Un décret pour clarifier le commerce équitable
Renaud Dutreil, ministre Commerce, a présenté hier en Conseil des ministres un projet de décret créant une commission nationale du commerce équitable (CNCE) et déterminant les critères de reconnaissance des personnes physiques ou morales se réclamant du commerce équitable qui pourront faire état publiquement de la mention «reconnu par la CNCE».
«J e salue l'action menée par le gouvernement pour accélérer le développement du commerce équitable, en donnant toutes les garanties aux consommateurs», a déclaré Jacques Chirac à l'issue de cette communication, se félicitant que la France devienne l'un des pays les plus avancés sur la question. Le commerce équitable, qui ne représente encore que 0,02% du commerce mondial, a atteint un volume d'affaires de 240 M Eur en 2004 en France. Ce marché a progressé de 50% en 2005 et ses parts de marchés peuvent atteindre 5% pour certains produits comme le café. Mais tout succès grandissant a son revers : « un nombre croissant de producteurs et de distributeurs se réclament du commerce équitable. Cependant, aucune garantie publique n'existe sur la légitimité du recours à cette appellation», a déclaré hier Renaud Dutreil. « En l'absence d'une telle garantie, les consommateurs risquent d'être trompés et finalement de se détourner du commerce équitable», a-t-il ajouté.
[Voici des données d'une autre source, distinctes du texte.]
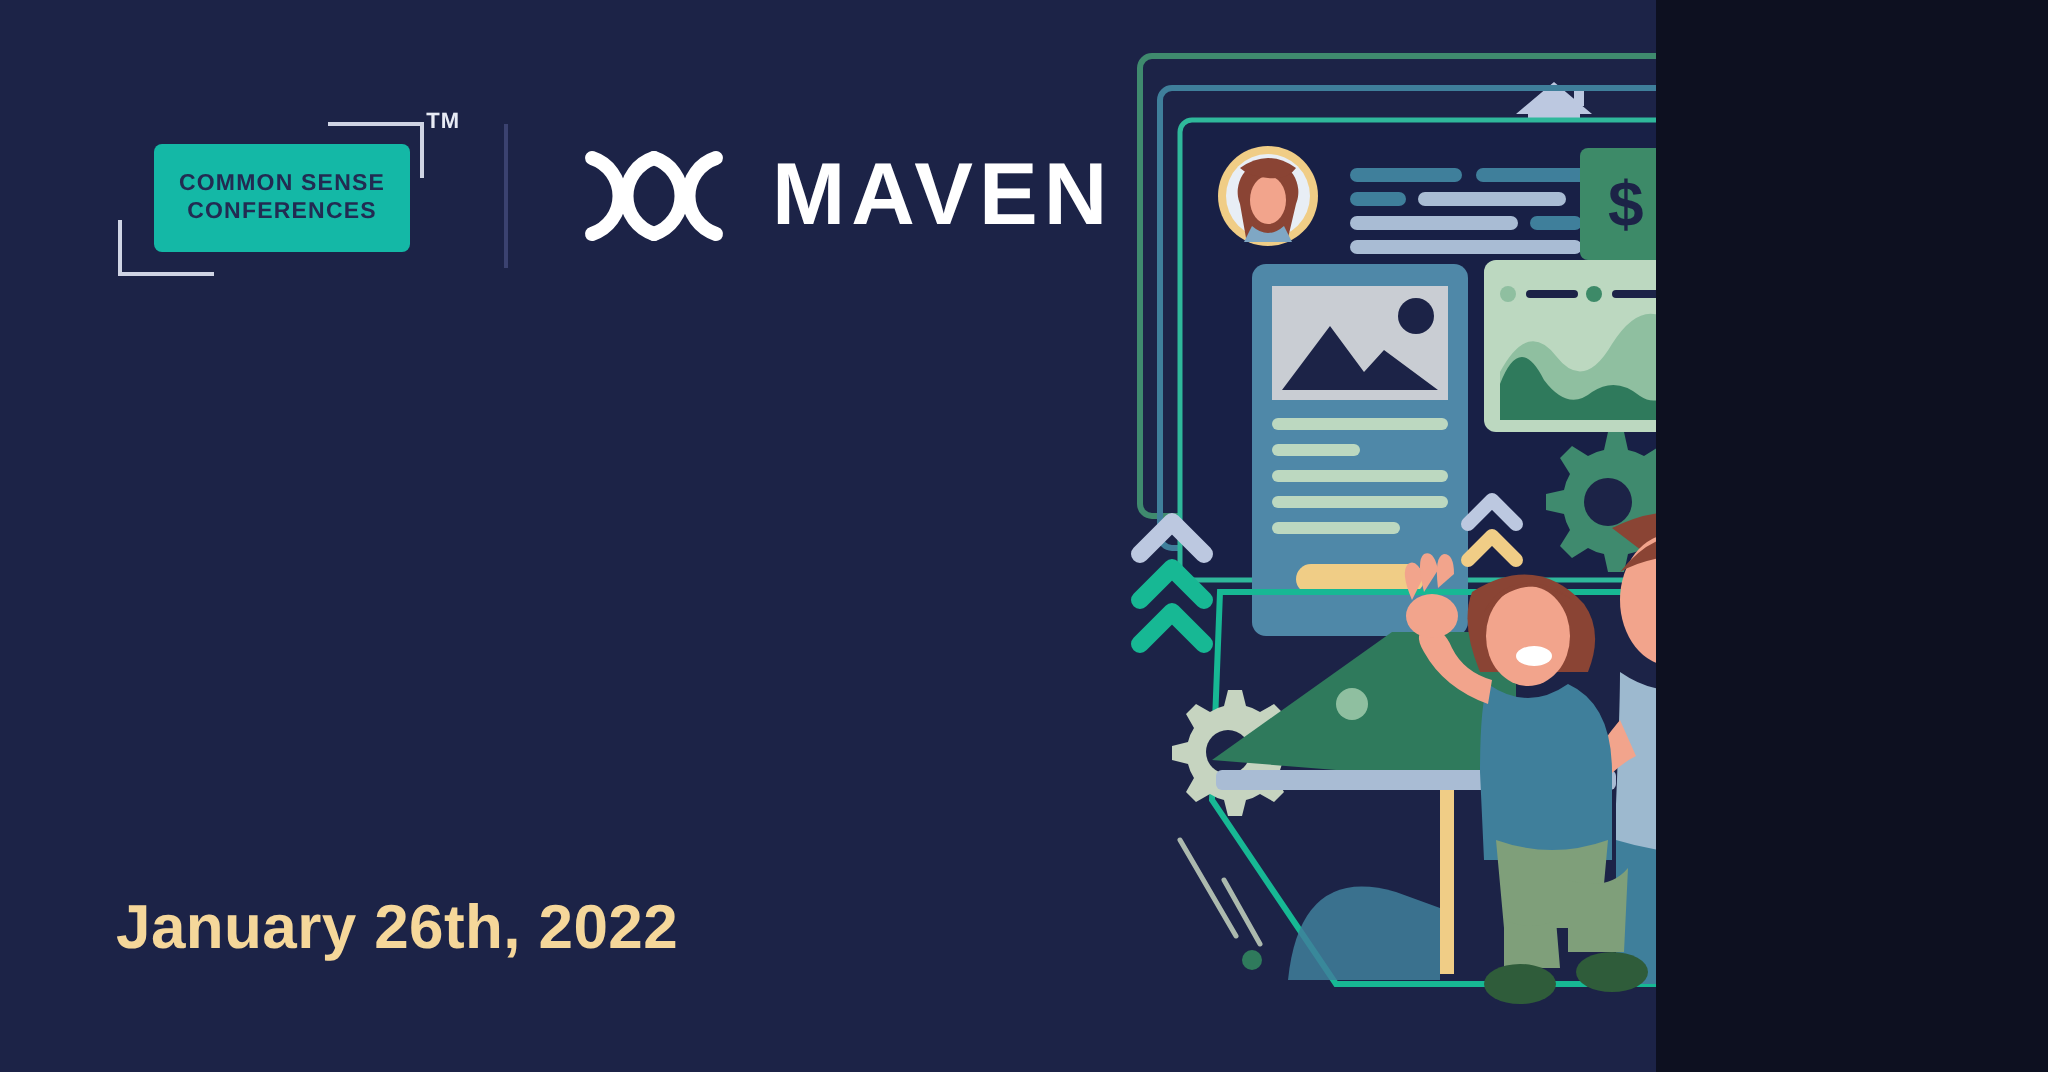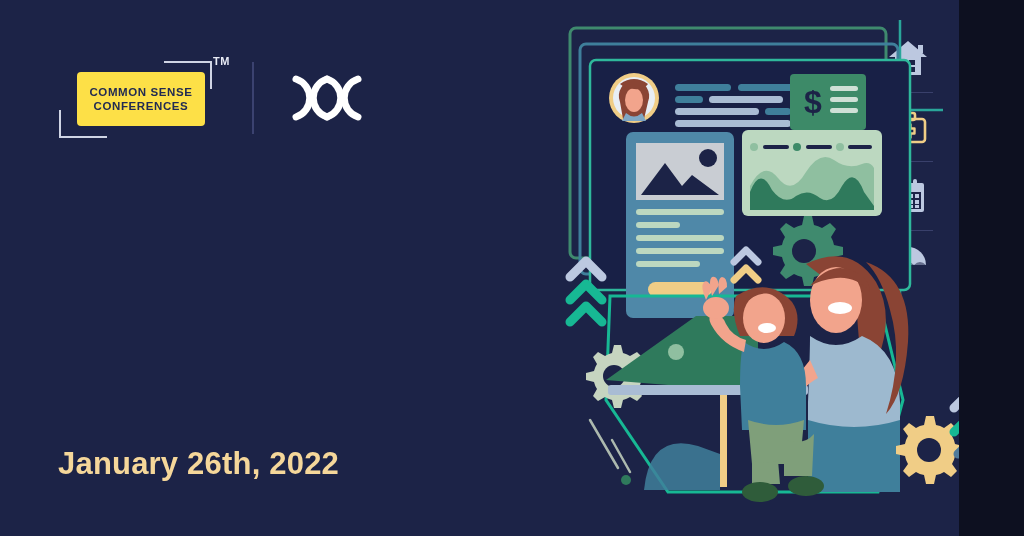--- a/index.html
+++ b/index.html
@@ -9,7 +9,7 @@
   }
   #banner {
     position:relative;
-    width:959px; height:536px;
+    width:828px; height:536px;
     background:#1c2347;
     overflow:hidden;
   }

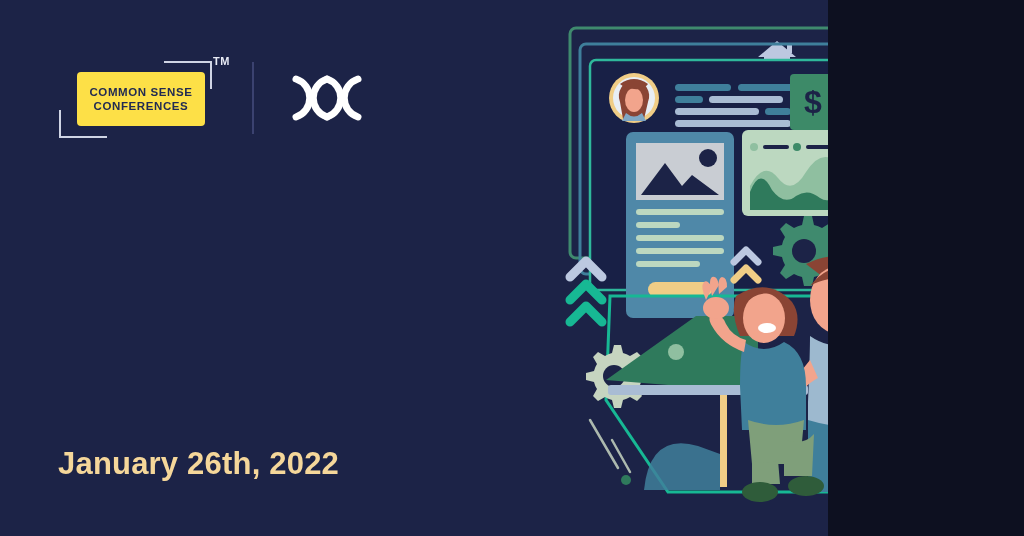--- a/index.html
+++ b/index.html
@@ -23,7 +23,7 @@
   .csc-plate {
     position:absolute; left:22px; top:20px;
     width:128px; height:54px;
-    background:#fde047; border-radius:4px;
+    background:#14b8a6; border-radius:4px;
     display:flex; flex-direction:column;
     align-items:center; justify-content:center;
   }

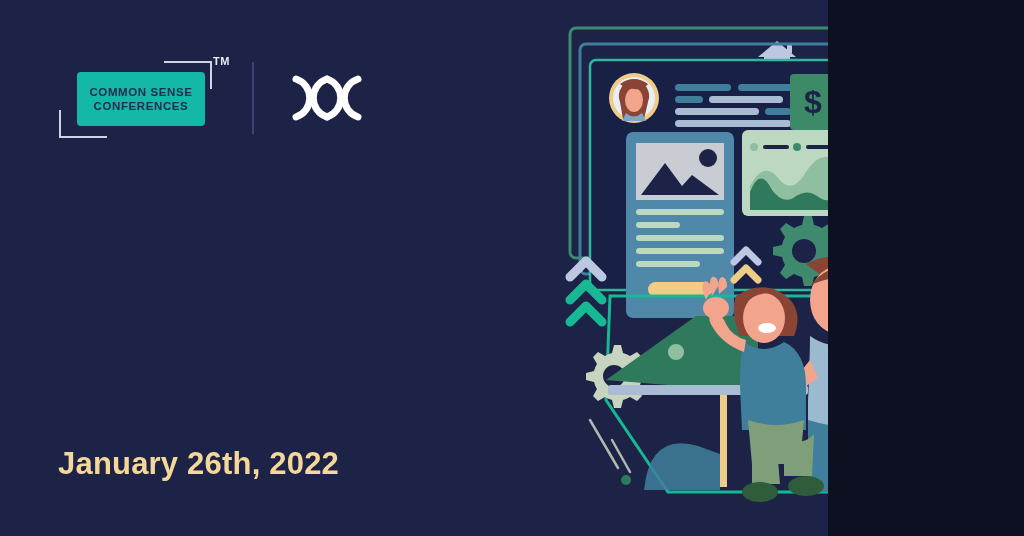--- a/index.html
+++ b/index.html
@@ -114,6 +114,7 @@
           <path d="M68 6 A20 20 0 0 0 68 44"></path>
         </g>
       </svg>
+      <div class="maven-word">MAVEN</div>
     </div>
   </div>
« Des risques importants de dévoiement »
Voilà pourquoi son prédécesseur Christian Jacob a établi une loi le 2 août 2005 créant la CNCE. Après plusieurs mois de concertation avec les acteurs du commerce équitable, le décret définissant les conditions de reconnaissance du commerce équitable va être transmis au conseil d'Etat. Sa publication, accompagnée d'une circulaire d'application, devrait intervenir avant l'été.
Des représentants d'association du commerce équitable ont exprimé hier leurs satisfations à voir ce texte prochainement publié, à quelques nuances près. « Sur certains points, les deux textes ne vont pas aussi loin que le texte de l'AFNOR (lire LM du 11/01/06) sur le commerce équitable mais ils présentent des éléments fondamentaux», a estimé Laurent Levard, délégué général des artisans du monde, faisant référence au critère de prix minimum et à la prise en compte des intérets des salariés.
Frédéric de Souza Santos, coordinateur de la plate-forme pour le commerce équitable qui regroupe plus de 30 associations, a aussi insisté sur les aspects opérationnels contenus dans le projet de circulaire comme le prix minimum mais aussi la prise en compte des critères de développement social et environnemental et l'objectif politique clairement établi du commerce équitable.
« Il existe des risques importants de dévoiement de la démarche, il en va de la crédibilité du commerce équitable. Les consommateurs ne doivent pas être déçus», a-t-il affirmé, précisant qu'il resterait vigilant sur le maintien des termes actuels du projet de circulaire. Victor Ferrera, président de Max Havelaar France s'est montré moins prolixe sur le sujet, estimant simplement que la commission aura pour but de reconnaître les organismes de garantie.
Le décret définit parmi les critères de reconnaissance sur lesquels devra se fonder la commission : l'objectif d'améliorer les conditions de vie des producteurs, la mise en place d'actions de sensibilisation du public, la transparence, l'existence d'un système de contrôle des conditions du commerce équitable dans les pays en voie de développement, les contrôles effectués auprès des importateurs sur les conditions minimales de prix d'achat, la continuité et le préfinancement des commandes.